* **About this exercise**:
Could you reproduce, word for word, everything in the material from the line containing "Gathering proper paperwork" down to the line containing "Understandably, these requirements", including both of those lines?

* **Provided records**:
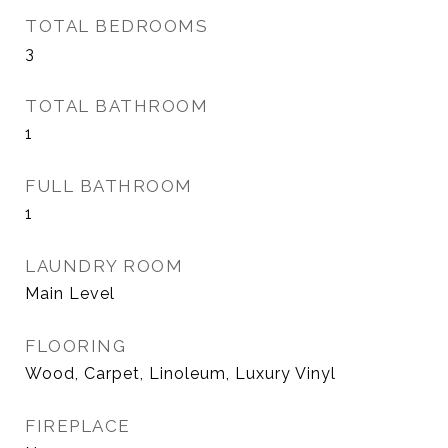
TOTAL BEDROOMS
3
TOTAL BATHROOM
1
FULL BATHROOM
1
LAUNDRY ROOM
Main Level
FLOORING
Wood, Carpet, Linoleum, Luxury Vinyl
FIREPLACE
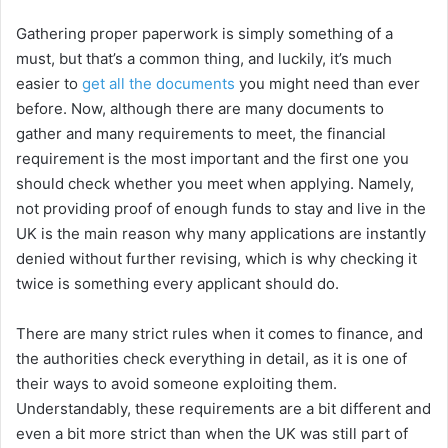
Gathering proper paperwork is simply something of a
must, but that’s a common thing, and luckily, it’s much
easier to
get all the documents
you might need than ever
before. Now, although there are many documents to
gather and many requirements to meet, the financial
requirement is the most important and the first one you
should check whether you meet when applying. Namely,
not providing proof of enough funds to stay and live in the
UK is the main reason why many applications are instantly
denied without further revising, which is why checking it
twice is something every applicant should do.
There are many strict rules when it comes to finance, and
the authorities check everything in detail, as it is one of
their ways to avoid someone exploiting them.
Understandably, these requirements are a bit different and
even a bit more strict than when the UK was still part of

* **Answer to the exercise**:
Gathering proper paperwork is simply something of a
must, but that’s a common thing, and luckily, it’s much
easier to
get all the documents
you might need than ever
before. Now, although there are many documents to
gather and many requirements to meet, the financial
requirement is the most important and the first one you
should check whether you meet when applying. Namely,
not providing proof of enough funds to stay and live in the
UK is the main reason why many applications are instantly
denied without further revising, which is why checking it
twice is something every applicant should do.
There are many strict rules when it comes to finance, and
the authorities check everything in detail, as it is one of
their ways to avoid someone exploiting them.
Understandably, these requirements are a bit different and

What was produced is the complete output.